The perimeter of a rectangle can be expressed as P = 2l + 2w, where "P" is the perimeter, "l" is the length, and "h" is the height. The area of a rectangle can be expressed as A = lw, where "A" is the area, "l" is the length, and "w" is the width.
According the information given in the problem, the perimeter of the rectangle is 34 cm, and the area of the rectangle is 70 cm^2
Let's plug this into our equations:
P = 2l + 2w
34 = 2l + 2w
A = lw
70 = lw
We can use substitution to replace one variable with an expression with respect to the other. Let's solve the first equation for "l", and then plug that expression in place of "l" in the second equation.
34 = 2l + 2w
34 - 2w = 2l
17 - w = l
70 = lw
70 = (17-w) (w)
70 = 17w - w^2
w^2 - 17w + 70 = 0
Factor and solve
0 = (w - 10) (w - 7)
w - 10 = 0
w = 10
w - 7 = 0
w = 7
Notice how we have two positive values for the width.

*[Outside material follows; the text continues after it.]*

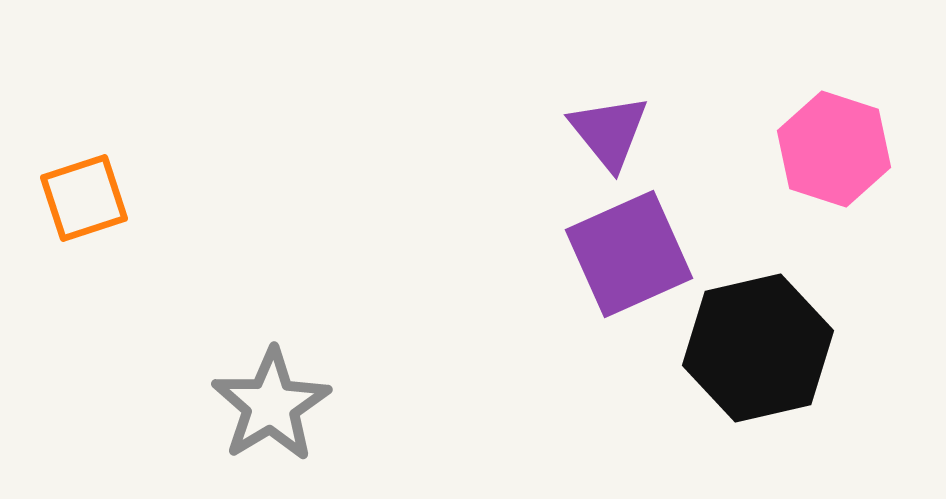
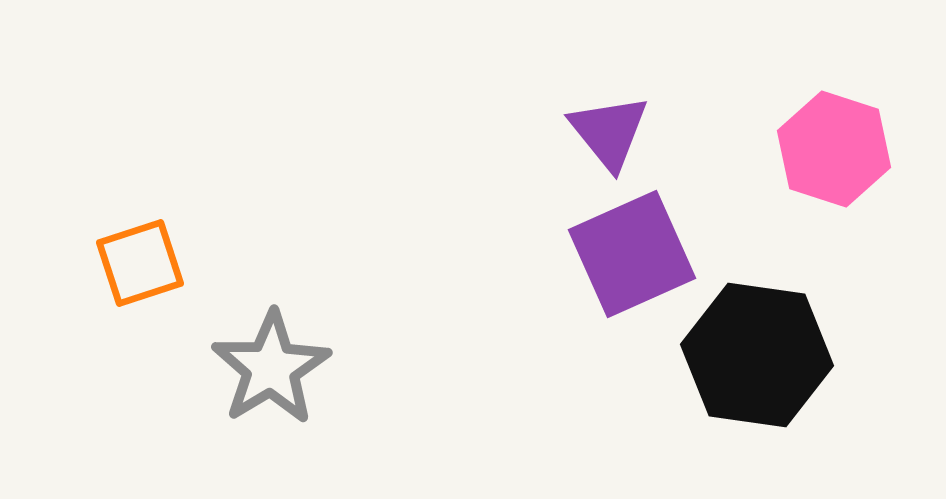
orange square: moved 56 px right, 65 px down
purple square: moved 3 px right
black hexagon: moved 1 px left, 7 px down; rotated 21 degrees clockwise
gray star: moved 37 px up
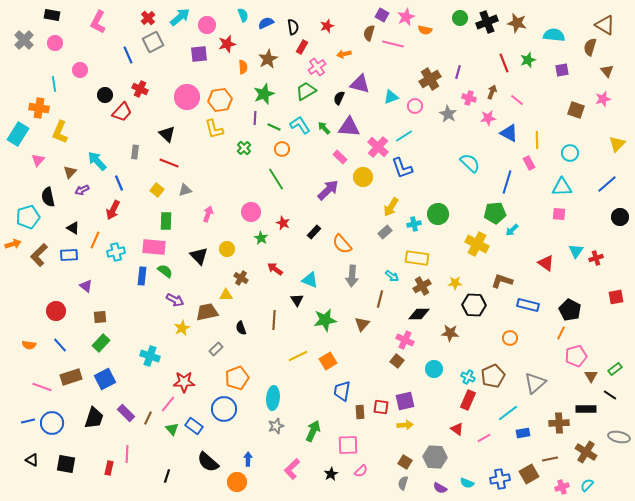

Let's plug them into one of the prior equations (we can pick any) that contain both a "w" and an "l" to see if it can cancel one of the two possibilities.
70 = lw
70 = 10 l
l = 7
70 = lw
70 = 7w
w = 10
When the width is 10, the length is 7. When the length is 7, the length is 10.
Because the problem indicates that the width is the shorter side and the length is the longer side, then the width would be 7 and the length would be 10.